11 juni 2022 , door Klaas Tammes
| |

15 juni verschijnt De ambtsketen veroverd! De tien eerste vrouwelijke burgemeesters in Nederland door Klaas Tammes. Lees bij ons een fragment!

In 2021 was het 75 jaar geleden dat Truus Smulders-Beliën benoemd werd als eerste vrouwelijke burgemeester van Nederland. Pas in 1931 werd het wettelijk mogelijk vrouwen in dit ambt aan te stellen. Goedwillende ministers verzuchtten lange tijd dat de dames maar niet solliciteerden en vaak afvielen vanwege gebrek aan bestuurlijke ervaring. En de vrouwen die het redden, moesten telkens dezelfde vooroordelen en obstakels overwinnen. Je zou het haast vergeten, maar de eerste vrouwelijke burgemeesters waren echte pioniers. Dit boek vertelt hun verhaal. Inmiddels is een derde van de burgemeesters vrouw.
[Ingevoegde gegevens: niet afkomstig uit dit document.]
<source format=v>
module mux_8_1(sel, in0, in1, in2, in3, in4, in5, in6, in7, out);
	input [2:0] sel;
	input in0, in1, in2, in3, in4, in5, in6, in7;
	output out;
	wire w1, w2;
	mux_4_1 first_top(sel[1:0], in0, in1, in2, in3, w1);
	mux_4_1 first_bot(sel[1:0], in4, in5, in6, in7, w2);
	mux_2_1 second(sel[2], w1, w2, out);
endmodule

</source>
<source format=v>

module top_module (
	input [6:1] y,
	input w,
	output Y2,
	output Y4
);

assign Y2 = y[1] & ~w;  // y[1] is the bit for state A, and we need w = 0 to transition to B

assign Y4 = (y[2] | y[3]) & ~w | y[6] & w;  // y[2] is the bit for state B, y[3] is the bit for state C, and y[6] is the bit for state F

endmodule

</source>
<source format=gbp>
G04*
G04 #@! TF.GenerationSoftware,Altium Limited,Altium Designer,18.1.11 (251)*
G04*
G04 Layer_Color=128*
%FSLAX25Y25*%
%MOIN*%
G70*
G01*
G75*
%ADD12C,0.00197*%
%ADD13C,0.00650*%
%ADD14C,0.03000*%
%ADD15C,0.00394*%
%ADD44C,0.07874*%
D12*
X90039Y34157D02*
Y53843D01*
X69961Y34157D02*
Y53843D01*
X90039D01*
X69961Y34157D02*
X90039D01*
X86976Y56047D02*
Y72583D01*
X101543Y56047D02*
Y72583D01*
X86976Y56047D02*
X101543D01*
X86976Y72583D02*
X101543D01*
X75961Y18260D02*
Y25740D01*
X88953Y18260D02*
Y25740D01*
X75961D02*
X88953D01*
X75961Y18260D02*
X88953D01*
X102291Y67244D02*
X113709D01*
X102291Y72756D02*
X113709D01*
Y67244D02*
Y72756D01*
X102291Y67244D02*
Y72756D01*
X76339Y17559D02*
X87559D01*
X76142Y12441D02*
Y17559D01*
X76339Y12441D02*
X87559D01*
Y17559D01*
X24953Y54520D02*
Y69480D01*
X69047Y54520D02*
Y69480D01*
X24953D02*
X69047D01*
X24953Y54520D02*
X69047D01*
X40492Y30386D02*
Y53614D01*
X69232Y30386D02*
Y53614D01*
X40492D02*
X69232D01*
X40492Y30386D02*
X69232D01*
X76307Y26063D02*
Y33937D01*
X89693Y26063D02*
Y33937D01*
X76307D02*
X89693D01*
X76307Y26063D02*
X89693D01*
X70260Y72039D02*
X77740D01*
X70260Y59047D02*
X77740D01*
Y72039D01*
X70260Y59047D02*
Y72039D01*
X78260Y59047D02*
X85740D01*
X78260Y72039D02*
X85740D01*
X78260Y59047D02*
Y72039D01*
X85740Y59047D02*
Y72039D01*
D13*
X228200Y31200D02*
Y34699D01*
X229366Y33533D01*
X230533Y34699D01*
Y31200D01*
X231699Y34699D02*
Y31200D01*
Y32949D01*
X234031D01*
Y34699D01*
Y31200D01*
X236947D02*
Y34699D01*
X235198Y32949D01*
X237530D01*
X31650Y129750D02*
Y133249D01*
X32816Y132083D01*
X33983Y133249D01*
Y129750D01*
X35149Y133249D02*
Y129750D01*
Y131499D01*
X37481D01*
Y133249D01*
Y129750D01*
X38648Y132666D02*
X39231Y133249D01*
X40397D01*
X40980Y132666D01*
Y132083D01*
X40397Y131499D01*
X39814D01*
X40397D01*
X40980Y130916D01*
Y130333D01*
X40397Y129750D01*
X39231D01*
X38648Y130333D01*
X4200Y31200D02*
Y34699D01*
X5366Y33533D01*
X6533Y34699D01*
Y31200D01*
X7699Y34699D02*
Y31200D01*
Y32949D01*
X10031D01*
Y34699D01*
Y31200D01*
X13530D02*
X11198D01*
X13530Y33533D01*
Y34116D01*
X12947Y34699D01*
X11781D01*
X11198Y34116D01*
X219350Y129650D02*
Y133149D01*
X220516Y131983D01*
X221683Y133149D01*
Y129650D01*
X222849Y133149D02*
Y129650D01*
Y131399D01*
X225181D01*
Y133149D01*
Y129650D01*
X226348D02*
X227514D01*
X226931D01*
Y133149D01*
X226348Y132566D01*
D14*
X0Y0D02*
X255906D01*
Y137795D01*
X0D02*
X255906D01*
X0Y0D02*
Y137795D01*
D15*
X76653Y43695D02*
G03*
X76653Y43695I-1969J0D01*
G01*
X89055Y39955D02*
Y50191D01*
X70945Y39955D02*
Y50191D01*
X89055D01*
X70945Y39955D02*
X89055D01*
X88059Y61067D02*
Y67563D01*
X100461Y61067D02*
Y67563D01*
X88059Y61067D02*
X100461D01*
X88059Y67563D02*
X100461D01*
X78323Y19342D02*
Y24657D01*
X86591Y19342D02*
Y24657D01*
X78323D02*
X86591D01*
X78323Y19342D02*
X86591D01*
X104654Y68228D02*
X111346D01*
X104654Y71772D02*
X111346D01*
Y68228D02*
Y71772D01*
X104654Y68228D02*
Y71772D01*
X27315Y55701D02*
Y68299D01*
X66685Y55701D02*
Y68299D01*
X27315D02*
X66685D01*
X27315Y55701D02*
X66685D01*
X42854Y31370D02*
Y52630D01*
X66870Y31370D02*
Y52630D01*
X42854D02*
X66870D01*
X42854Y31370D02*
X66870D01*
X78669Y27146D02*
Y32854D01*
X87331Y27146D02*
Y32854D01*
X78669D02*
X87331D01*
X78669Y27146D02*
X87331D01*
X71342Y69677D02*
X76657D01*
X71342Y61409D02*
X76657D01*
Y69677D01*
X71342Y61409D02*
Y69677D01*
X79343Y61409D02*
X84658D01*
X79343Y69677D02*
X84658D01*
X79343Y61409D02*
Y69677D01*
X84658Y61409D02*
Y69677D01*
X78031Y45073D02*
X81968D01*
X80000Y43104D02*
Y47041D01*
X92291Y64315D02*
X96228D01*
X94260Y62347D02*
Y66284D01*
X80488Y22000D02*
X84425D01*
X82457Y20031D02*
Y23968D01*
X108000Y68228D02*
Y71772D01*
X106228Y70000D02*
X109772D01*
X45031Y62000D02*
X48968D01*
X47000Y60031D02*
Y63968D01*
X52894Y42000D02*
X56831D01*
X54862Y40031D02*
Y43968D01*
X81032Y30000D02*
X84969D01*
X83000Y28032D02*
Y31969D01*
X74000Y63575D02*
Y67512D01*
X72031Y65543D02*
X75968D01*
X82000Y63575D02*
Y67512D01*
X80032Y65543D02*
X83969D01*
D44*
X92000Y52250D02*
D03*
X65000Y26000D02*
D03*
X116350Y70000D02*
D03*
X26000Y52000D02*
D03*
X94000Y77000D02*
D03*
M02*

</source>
In 2021 was het 75 jaar geleden dat Truus Smulders-Beliën benoemd werd als eerste vrouwelijke burgemeester van Nederland. Pas in 1931 werd het wettelijk mogelijk vrouwen in dit ambt aan te stellen. De eerste vrouwelijke Kamerleden speelden een voorname rol in dat parlementaire gevecht. Het duurde nog bijna twintig jaar tot de benoeming van een volgende vrouwelijke burgemeester.
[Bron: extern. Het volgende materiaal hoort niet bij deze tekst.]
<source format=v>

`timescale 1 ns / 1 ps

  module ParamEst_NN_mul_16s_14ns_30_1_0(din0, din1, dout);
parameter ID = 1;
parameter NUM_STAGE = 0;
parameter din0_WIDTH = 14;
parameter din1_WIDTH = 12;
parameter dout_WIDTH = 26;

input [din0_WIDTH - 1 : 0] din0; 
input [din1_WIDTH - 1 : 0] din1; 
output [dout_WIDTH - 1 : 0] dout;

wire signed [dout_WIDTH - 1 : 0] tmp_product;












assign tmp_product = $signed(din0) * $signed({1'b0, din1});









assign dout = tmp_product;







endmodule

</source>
In een speciale editie zijn de verhalen van de eerste vrouwelijke burgemeesters bovendien verrijkt door Sabine van Zuydam met een doorkijk naar hoe hun vrouwelijke opvolgers vandaag de dag hun ambt uitoefenen. Eerder onderzoek naar de staat van het burgemeestersambt en de benoemingsprocedure maakt dit inzichtelijk. Maar bovenal gesprekken met vrouwelijke burgemeesters van nu geven kleur. Judith Keijzers (Oirschot), Ester Weststeijn (Rozendaal), Mascha ten Bruggencate (Heiloo) en Joan de Zwart (Blaricum) delen hoe zij het burgemeesterschap invullen en welke uitdagingen zij zien. 

 

Vooraf

Niemand kijkt er meer van op wanneer er in Nederland een vrouwelijke burgemeester wordt benoemd. Op 16 augustus 2019 kopte Het Parool: ‘Grootste aantal vrouwelijke burgemeesters ooit’. Van de 355 gemeenten in Nederland hadden er toen 101 een vrouwelijke burgemeester. Bijna een derde. Niet alleen in de wat kleinere gemeenten maar ook in de grootste gemeenten van ons land dragen vrouwen nu de ambtsketen. In 2018 werd de top bereikt met de benoeming van Femke Halsema in de hoofdstad. Het mannenbolwerk was geslecht.
Toch heeft het heel lang geduurd voordat vrouwen werden toegelaten tot het ambt en ook daarna duurde het nog lang voordat de eerste vrouwelijke burgemeester daadwerkelijk werd benoemd. Voor de verovering van de ambtsketen was een parlementair gevecht nodig, moesten vooroordelen overwonnen en weerstanden weggewerkt worden.
De eerste vrouwelijke burgemeesters van Nederland waren pioniers: sterke vrouwen die resoluut hun weg baanden in een mannenwereld. Dit boek vertelt het verhaal van de eerste tien baanbrekers, benoemd in de periode 1946 tot 1976. Het doet dat met biografische schetsen waarin het accent nadrukkelijk gelegd is op hun burgemeesterschap.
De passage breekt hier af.